Atlas Shrugged: The Mocking

Thursday, January 15, 2009

For One Low Price

Megan McArdle blogs about infomercials:

I can't explain why the raw hucksterism so appeals to me, but there's something in the combination of honest greed and mutually acknowledged prevarication that is deeply compelling.
I know. I read your blog, and "honest greed and mutually acknowledged prevarication" describes your relationship with your world perfectly.

Megan pretends hindsight is just as good as foresight.

...Who is there with the capital to absorb the struggling operations of BofA and Citigroup?

That leaves nationalization, or liquidation. And a fire sale of two of the country's biggest banks would be, she said with dramatic understatement, very bad for the health of the financial system. It's simply not strong enough to absorb the losses.

In the past few days, I've spoken to a few economics people who are feeling a little perkier about the economy's prospects. I tend to think we're in a lull before the storm gets a second wind.
Before the storm she thought something completely different.

First, the American economy is simply amazingly resilient--1.9% is cause for exultant celebration in a lot of European finance ministries. And second, Barack Obama's campaign team is probably doing some serious rethinking this morning.

→ **PROVIDED RECORDS**:
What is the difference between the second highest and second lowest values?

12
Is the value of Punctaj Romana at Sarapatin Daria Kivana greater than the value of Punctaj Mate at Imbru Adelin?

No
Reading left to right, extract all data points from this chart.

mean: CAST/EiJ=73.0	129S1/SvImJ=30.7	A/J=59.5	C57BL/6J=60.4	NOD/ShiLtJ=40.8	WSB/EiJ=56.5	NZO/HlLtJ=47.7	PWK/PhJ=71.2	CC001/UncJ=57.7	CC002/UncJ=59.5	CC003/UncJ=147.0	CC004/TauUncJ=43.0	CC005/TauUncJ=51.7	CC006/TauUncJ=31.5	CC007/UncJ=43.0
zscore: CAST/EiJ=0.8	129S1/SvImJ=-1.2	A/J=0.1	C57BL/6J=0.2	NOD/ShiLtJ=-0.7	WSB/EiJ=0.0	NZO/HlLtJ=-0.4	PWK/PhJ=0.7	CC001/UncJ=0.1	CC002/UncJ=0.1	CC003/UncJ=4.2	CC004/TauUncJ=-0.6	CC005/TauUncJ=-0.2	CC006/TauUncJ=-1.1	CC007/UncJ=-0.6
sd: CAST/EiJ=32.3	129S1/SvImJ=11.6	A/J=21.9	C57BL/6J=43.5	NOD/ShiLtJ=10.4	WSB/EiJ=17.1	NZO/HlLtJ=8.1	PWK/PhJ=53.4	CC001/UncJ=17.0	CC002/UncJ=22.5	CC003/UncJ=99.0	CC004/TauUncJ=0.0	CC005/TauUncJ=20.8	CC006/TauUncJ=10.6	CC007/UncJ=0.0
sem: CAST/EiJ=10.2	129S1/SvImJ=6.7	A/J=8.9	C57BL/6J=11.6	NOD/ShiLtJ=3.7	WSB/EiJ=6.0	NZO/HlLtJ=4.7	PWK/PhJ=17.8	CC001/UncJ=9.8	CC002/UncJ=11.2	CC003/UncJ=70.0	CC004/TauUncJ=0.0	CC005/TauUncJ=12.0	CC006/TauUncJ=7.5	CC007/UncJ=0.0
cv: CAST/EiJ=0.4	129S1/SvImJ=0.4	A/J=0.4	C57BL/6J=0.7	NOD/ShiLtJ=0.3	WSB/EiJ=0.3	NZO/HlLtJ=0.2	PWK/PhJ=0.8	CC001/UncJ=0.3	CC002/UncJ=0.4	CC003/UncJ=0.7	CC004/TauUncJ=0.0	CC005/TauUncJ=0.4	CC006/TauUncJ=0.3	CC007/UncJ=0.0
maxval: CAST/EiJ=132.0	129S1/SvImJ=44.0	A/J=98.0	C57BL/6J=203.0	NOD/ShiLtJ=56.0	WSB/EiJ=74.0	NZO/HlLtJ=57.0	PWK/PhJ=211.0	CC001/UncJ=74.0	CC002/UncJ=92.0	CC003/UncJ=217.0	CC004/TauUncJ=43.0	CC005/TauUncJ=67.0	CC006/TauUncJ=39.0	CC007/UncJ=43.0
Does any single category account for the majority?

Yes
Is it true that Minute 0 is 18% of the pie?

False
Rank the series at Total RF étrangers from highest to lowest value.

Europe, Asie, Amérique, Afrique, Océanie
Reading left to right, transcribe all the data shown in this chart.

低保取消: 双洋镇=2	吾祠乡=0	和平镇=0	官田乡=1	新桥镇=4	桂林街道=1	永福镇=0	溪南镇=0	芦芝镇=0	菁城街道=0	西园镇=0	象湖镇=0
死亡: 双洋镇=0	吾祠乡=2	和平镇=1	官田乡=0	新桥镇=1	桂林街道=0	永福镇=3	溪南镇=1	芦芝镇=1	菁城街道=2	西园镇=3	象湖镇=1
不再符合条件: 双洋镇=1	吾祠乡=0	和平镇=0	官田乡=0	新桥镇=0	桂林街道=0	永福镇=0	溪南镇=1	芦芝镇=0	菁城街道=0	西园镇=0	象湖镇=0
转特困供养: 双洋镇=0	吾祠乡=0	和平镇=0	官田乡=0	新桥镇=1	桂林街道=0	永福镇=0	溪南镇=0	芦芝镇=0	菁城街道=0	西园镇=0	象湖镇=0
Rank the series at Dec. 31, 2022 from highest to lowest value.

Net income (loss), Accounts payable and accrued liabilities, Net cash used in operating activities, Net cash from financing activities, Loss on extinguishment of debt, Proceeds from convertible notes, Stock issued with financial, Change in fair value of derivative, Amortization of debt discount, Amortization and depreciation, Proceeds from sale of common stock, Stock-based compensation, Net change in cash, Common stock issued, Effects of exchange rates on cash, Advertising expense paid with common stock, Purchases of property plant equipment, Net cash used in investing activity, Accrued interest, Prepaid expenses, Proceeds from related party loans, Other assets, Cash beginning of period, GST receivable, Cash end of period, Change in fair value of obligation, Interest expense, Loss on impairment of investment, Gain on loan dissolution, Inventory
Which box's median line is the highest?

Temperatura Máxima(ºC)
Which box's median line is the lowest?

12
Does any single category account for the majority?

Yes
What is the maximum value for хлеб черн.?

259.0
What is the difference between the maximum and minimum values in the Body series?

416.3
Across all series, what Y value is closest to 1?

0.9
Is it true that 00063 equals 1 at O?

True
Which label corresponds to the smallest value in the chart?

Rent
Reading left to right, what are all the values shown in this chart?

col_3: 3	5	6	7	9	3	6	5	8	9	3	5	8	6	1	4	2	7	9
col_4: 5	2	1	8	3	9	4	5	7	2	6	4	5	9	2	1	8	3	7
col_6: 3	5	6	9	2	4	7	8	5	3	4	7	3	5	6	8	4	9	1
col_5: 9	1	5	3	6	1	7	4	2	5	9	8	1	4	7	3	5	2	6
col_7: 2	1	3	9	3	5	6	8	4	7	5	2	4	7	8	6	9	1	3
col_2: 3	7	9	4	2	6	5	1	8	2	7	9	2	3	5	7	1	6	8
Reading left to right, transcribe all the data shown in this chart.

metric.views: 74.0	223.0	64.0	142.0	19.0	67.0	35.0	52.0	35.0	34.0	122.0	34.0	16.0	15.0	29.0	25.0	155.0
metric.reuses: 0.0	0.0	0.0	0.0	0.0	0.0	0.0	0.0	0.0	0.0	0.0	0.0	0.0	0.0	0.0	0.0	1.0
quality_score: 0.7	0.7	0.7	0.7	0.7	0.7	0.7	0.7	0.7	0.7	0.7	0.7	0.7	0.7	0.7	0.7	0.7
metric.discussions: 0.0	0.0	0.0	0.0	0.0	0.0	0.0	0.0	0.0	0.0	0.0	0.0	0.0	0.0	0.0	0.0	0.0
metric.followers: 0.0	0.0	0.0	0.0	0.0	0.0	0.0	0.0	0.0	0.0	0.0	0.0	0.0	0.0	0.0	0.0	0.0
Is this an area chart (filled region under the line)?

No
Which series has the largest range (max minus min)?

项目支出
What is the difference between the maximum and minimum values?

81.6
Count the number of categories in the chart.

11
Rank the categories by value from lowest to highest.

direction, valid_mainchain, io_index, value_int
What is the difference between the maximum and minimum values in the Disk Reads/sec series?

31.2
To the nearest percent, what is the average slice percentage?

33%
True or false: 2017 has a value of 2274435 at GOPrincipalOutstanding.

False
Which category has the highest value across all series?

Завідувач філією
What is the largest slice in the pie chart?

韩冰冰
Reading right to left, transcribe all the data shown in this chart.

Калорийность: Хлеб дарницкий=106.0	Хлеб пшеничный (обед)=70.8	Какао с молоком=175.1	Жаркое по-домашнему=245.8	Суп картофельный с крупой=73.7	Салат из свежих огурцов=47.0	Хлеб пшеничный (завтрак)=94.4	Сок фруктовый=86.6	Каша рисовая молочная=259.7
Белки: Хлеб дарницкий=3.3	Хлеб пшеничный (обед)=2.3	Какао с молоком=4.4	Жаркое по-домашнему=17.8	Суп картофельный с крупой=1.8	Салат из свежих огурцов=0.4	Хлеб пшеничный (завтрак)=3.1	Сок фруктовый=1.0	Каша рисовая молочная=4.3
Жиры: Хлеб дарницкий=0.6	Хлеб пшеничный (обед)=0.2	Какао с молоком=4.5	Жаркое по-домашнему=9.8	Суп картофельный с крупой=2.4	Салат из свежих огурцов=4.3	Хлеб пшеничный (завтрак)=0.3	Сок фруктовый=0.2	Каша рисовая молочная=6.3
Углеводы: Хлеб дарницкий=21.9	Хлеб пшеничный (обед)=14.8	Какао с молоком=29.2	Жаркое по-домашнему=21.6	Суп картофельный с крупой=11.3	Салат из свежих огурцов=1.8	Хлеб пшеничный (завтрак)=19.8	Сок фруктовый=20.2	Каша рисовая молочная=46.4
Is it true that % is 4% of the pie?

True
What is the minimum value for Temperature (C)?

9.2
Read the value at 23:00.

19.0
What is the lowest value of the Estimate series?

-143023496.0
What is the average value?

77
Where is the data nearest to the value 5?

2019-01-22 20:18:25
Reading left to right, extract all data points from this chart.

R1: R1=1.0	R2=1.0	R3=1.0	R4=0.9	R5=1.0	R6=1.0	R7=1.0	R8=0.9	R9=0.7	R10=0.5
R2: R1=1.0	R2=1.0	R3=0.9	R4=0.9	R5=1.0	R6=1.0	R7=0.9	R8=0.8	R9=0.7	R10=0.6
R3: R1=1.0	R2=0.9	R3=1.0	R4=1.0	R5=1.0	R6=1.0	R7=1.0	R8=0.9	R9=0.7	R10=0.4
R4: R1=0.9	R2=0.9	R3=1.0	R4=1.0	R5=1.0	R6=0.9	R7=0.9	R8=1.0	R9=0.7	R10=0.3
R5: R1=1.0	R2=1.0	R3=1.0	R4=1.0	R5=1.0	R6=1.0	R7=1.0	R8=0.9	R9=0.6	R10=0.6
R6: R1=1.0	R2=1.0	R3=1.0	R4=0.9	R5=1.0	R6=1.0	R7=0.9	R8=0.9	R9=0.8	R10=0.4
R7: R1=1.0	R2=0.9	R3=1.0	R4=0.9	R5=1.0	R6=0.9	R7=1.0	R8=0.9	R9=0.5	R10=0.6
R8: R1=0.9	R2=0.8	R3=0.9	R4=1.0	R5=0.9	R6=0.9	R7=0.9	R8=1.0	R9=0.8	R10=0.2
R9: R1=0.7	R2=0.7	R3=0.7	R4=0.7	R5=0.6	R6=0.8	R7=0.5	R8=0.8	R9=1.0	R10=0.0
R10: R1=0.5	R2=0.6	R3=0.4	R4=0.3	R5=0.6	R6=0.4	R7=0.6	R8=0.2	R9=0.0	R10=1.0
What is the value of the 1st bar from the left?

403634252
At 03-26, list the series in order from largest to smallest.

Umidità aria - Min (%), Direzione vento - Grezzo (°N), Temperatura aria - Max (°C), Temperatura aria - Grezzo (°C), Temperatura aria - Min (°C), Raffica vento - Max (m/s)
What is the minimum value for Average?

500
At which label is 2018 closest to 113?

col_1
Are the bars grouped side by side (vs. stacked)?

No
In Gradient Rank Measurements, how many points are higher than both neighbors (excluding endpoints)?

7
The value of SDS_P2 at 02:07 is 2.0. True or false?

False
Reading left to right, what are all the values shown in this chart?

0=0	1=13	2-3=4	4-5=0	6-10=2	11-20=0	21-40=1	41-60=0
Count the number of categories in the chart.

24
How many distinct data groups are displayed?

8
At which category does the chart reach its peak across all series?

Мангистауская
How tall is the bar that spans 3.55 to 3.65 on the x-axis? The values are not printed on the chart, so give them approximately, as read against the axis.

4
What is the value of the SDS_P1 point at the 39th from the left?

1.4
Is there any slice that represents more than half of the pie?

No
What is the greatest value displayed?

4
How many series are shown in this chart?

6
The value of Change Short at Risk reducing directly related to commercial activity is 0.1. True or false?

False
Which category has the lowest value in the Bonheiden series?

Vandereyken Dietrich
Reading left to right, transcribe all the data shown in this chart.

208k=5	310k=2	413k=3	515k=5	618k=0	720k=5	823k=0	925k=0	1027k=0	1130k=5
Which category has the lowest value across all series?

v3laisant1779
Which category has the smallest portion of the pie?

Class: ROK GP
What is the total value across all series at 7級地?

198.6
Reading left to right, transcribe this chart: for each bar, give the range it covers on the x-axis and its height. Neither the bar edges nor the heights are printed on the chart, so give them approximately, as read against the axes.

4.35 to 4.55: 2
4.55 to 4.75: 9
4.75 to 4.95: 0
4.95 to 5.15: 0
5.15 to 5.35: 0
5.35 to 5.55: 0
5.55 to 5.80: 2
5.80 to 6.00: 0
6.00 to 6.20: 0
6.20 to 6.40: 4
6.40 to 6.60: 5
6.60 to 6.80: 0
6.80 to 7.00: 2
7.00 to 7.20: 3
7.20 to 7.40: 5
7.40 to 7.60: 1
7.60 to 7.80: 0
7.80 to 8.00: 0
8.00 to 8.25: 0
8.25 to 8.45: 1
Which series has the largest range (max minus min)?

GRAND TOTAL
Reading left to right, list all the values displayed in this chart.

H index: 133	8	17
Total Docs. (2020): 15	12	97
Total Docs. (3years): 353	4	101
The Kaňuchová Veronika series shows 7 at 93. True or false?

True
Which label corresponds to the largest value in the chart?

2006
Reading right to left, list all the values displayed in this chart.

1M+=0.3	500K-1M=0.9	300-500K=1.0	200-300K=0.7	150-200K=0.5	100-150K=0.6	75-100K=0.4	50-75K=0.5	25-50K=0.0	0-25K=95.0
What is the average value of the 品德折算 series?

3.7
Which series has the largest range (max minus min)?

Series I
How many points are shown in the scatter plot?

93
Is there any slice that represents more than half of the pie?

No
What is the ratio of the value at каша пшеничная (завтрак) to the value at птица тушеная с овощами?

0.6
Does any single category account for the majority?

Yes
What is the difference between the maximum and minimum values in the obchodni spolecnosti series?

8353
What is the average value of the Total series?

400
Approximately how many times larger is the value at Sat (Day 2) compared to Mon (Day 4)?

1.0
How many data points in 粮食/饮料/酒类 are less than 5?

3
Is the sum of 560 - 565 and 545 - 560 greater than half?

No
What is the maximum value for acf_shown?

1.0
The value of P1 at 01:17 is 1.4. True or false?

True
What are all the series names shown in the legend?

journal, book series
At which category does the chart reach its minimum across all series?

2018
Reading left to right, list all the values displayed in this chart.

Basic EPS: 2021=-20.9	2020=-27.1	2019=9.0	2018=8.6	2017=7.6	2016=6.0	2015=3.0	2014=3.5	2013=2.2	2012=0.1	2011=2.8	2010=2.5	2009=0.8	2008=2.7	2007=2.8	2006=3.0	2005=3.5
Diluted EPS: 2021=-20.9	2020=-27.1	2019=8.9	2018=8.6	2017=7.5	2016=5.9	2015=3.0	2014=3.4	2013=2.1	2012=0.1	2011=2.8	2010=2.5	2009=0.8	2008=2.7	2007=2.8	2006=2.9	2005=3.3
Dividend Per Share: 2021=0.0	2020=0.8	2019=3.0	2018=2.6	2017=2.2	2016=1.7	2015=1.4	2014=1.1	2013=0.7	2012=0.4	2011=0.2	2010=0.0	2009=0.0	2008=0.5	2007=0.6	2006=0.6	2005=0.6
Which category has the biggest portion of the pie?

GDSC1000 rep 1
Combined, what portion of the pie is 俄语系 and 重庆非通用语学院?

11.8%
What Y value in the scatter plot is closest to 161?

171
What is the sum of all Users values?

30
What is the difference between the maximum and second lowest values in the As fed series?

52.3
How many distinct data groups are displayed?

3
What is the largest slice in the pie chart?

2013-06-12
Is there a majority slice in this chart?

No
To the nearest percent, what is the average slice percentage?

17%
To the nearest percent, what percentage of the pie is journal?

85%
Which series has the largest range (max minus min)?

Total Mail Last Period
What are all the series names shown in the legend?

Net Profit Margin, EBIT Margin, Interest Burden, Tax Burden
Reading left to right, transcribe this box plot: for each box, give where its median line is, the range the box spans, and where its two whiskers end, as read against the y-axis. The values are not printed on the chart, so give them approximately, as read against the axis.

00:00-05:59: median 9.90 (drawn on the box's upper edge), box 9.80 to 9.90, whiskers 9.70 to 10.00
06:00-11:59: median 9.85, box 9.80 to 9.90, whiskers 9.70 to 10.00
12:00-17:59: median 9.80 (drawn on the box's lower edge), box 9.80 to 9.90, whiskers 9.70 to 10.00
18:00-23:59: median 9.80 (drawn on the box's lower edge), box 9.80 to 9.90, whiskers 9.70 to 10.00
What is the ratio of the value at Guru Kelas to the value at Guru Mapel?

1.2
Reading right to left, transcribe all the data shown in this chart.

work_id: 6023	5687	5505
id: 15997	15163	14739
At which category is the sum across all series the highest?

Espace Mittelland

→ **TASK LIST**:
(1) According to the blog post, what does Megan McArdle blog about?
(2) Say whether each statement agrees with the blog post, answering yes or no and quoting the words that decide it.
(a) The blog post is dated Thursday, January 15, 2009.
(b) McArdle says she can explain why raw hucksterism appeals to her.
(c) McArdle says she has recently spoken to economics people who feel more upbeat about the economy's prospects.

→ **RESULTS BY TASK**:
(1) Infomercials.

(2)
(a) Yes: "Thursday, January 15, 2009"
(b) No: "I can't explain why the raw hucksterism so appeals to me"
(c) Yes: "I've spoken to a few economics people who are feeling a little perkier about the economy's prospects"